Removing invasive animals (goats, sheep, cattle, deer, etc.) has been an incredible step in reviving many of the plant species, both common and rare. Yet, it hasn’t been enough to bring everything back and these species could still fill key ecological roles. Endangered species are candidates for reintroduction or population enhancement projects. One of the two being considered at the ICBC meeting Joyce attended on Isla Guadalupe was Santa Cruz Island rockcress (Sibara filifolia), a diminutive annual with flowers of a lovely purple .
Though still found on San Clemente and Santa Catalina islands, off the coast of southern California, Santa Cruz Island rockcress has been lost from its namesake. And the island’s caretakers, The Nature Conservancy (TNC), have thoroughly searched for it – using a model created by the Catalina Island Conservancy and University of Southern California. The model allows researchers to identify suitable habitat to guide the way to find new populations on Catalina Island, but as yet, it is still missing from Santa Cruz Island. But the delicate annual herb is particularly hard to find in the field, and it may still persist in the soil seed bank. This possibility gives some members of ICBC pause when it comes to the idea of reintroductions. Mixing populations, of even the same species, does pose some risks, especially in the absence of genetic studies. TNC is open to experimenting with seed trials while searches on Santa Cruz Island continue.

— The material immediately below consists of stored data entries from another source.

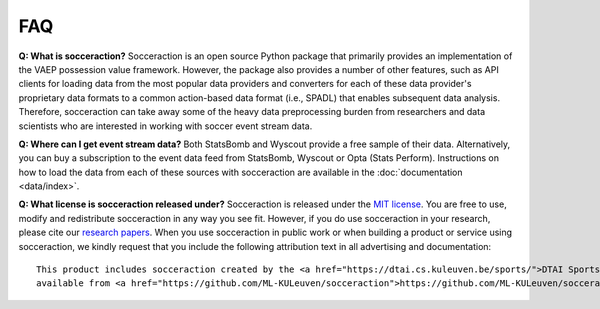 ===
FAQ
===

**Q: What is socceraction?**
Socceraction is an open source Python package that primarily provides an
implementation of the VAEP possession value framework. However, the package also
provides a number of other features, such as API clients for loading data from
the most popular data providers and converters for each of these data
provider's proprietary data formats to a common action-based data format
(i.e., SPADL) that enables subsequent data analysis. Therefore, socceraction
can take away some of the heavy data preprocessing burden from researchers and
data scientists who are interested in working with soccer event stream data.

**Q: Where can I get event stream data?**
Both StatsBomb and Wyscout provide a free sample of their data. Alternatively,
you can buy a subscription to the event data feed from StatsBomb, Wyscout or
Opta (Stats Perform). Instructions on how to load the data from each of these
sources with socceraction are available in the :doc:`documentation
<data/index>`.

**Q: What license is socceraction released under?** Socceraction is released
under the `MIT license <https://github.com/ML-KULeuven/socceraction/blob/master/LICENSE.rst>`_.
You are free to use, modify and redistribute socceraction in any way you see
fit. However, if you do use socceraction in your research, please cite our
`research papers <Research>`_. When you use socceraction in public work
or when building a product or service using socceraction, we kindly request
that you include the following attribution text in all advertising and documentation::

  This product includes socceraction created by the <a href="https://dtai.cs.kuleuven.be/sports/">DTAI Sports Analytics lab</a>,
  available from <a href="https://github.com/ML-KULeuven/socceraction">https://github.com/ML-KULeuven/socceraction</a>.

Lots of questions need to be answered before seed would be used to reintroduce the species on Santa Cruz Island. During the meeting, Joyce walked the group through many of them, providing context drawn from research and experience. In the end, when the decisions are made, hopefully there will be healthy populations on all three islands – populations that are self-sustaining, large enough to fulfill their ecological functions, and can withstand both existing threats and looming threat of increased climate change. Perhaps when Joyce visits Santa Cruz Island in the future she’ll be able to see the fog rolling over short mats of rockcress, returned to their home.